Brooks: It’s warmer, I’m told. The problems and paradoxes it engages with are embodied; they arise from the lives of real animals – Charlie the dog, and the sheep Jonathan, Henry, and Orpheus-Pumpkin. In a way, with a number of other non-humans (wild ducks, a snake, rats) they’re my co-authors, as much in charge of the narrative as I am. They walk into my library; they walk into my sentences; they illustrate the points I make; I illustrate the points they make. I think readers are drawn to them, make friends as the book progresses. Reviewers agree it’s a book that makes you think but in a gentle and disarming way.
Bekoff: Are you hopeful that things will change for the better as people (re)connect with other animals?
Brooks: In some ways, they’re changing already. Ten years ago we were still explaining to people – very often restauranteurs – what vegan meant. But now we’re seeing a kind of vegan arrival. Large supermarket chains have plant-based sections; fast-food giants are touting meat-free hamburgers. Some of this is fashion, of course, and we can only hope it lasts, but a lot is based on a growing concern for animals. Even the moguls seem to be seeing this as the way of the future.

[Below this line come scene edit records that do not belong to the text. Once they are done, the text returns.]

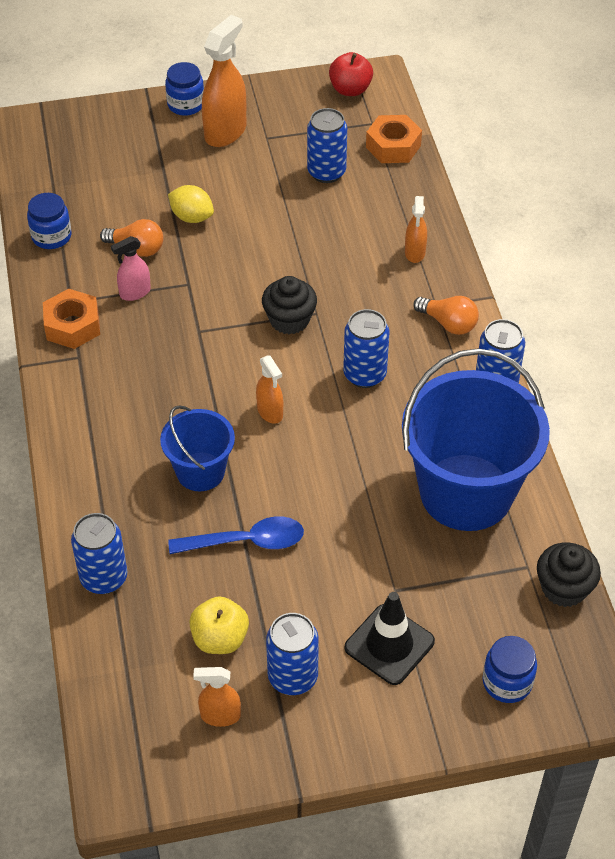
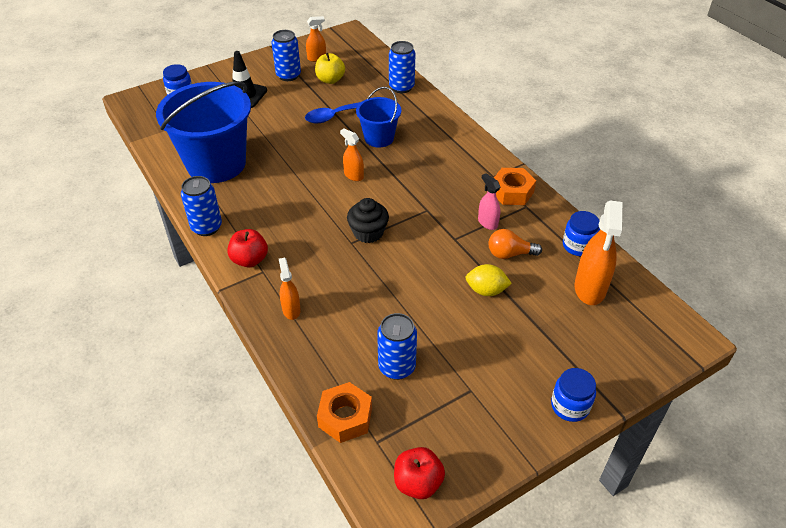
camera: 160 degrees right, 5 degrees down
(135, 293) = (487, 223): pink spray bottle -> pink spray bottle turned 75 degrees counterclockwise
(225, 132) = (512, 385): orange spray bottle -> orange spray bottle (590, 289)
(364, 374) = (300, 211): blue can -> none
(448, 323) = (250, 260): orange light bulb -> red apple
(564, 588) = (152, 135): black cupcake -> none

The COVID-19 pandemic has been harrowing but even it has been stimulating some re-thinking of carnism. In some places, the demand for vegan products has grown 200 percent during the lockdown. And it’s not all stomach-led. I’m still haunted by the horrific loss of other animals in the mega-fires which devastated so much Australian forest this summer, but I’m conscious also of the massive outpouring of sympathy toward animals that followed and the tide of money that, for a time, anyway, flowed toward animal causes. It’s sad such reconnections with other creatures around us have to be cradled in such catastrophe, and that we’re making those reconnections so close to midnight, as it were – and I’m not sure how much reduction of animal suffering there’s been (rather the opposite) – but there are encouraging signs.
Bekoff: What are some of your current projects?

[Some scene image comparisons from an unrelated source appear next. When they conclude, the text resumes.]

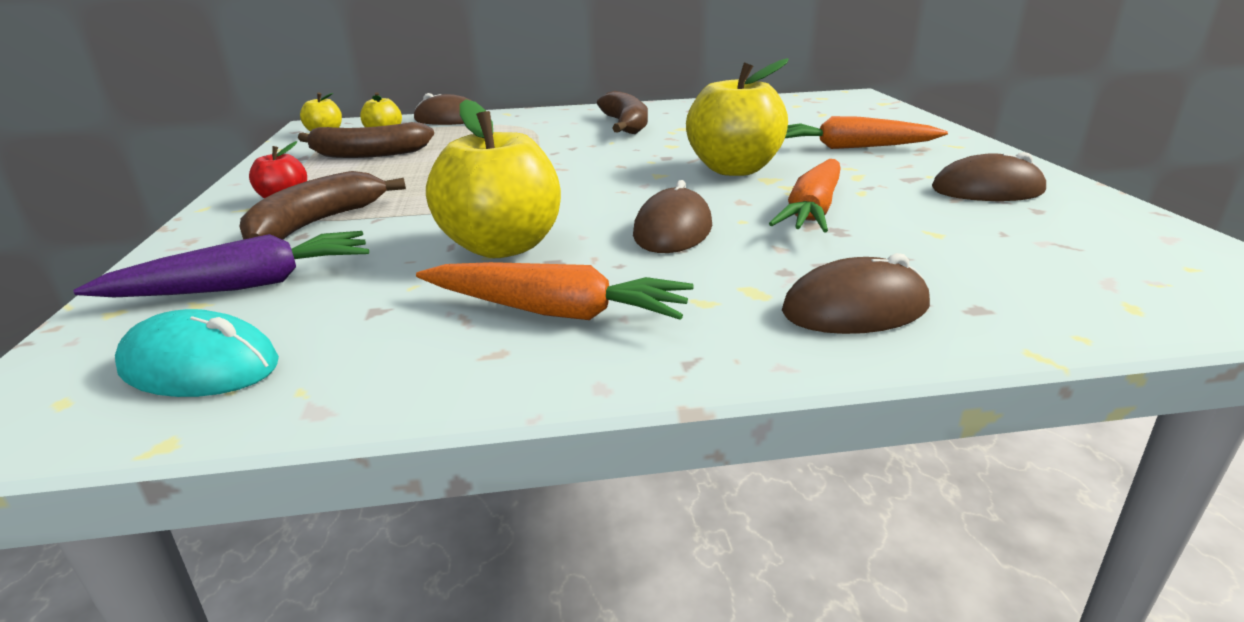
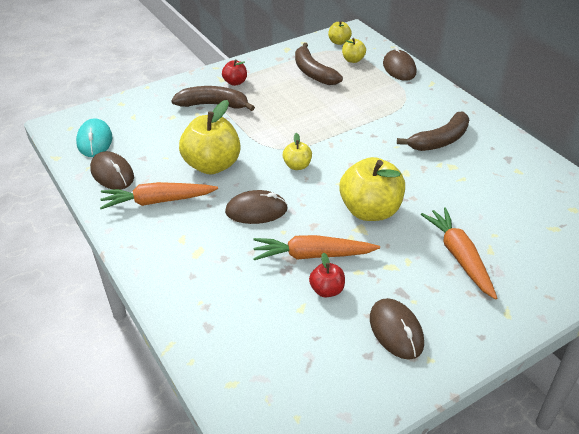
camera: 65 degrees right, 15 degrees up
(245, 285) = (149, 119): purple carrot -> none
(555, 311) = (157, 201): orange carrot -> orange carrot turned 90 degrees clockwise
(586, 191) = (297, 166): none -> yellow apple
(855, 308) = (192, 285): brown mouse -> brown mouse (112, 173)
(897, 213) = (326, 290): none -> red apple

Brooks: I can’t stop writing about animals. Initially, I thought of The Grass Library as a stand-alone. Now it seems the foundation of a tetralogy, or sextet – the number keeps growing. Already there’s been a suite of essays on Derrida and animals, Derrida’s Breakfast, and a larger collection of essays, Animal Dreams, will appear next year. I’ve almost completed Turin (Approaching Animals), a book of meditations which begins with Nietzsche’s famous encounter with a horse in the Piazza Carlo Alberto. I’ve also nearly completed a suite of essays on Australia’s horrendous treatment of kangaroos, A Roo Battue, and a kind of sequel to The Grass Library itself.
References
Note 1.
David G. Brooks is an Australian poet, essayist, short-fiction writer, novelist, editor, teacher and advocate for non-human animals. Born in Canberra, he has lived at different times in Greece, the United States, Canada, France and, more recently, Slovenia. His work is widely anthologised, has been translated into many languages, and has won or been shortlisted for numerous awards. He is currently Honorary Associate Professor of Australian Literature at the University of Sydney. He was the 2015/16 Australia Council Fellow in Literature, and from 1999 until 2018 co-editor of Southerly, the premier journal of Australian literature. His latest works are Derrida’s Breakfast (a suite of essays on non-human animals in poetry and philosophy: 2016),Napoleon’s Roads (short fiction: 2016), and most recently The Grass Library, an account of his life with rescued animals in the Blue Mountains of New South Wales. His wife is the Slovenian/Australian writer/activist Teya Pribac. They are vegan.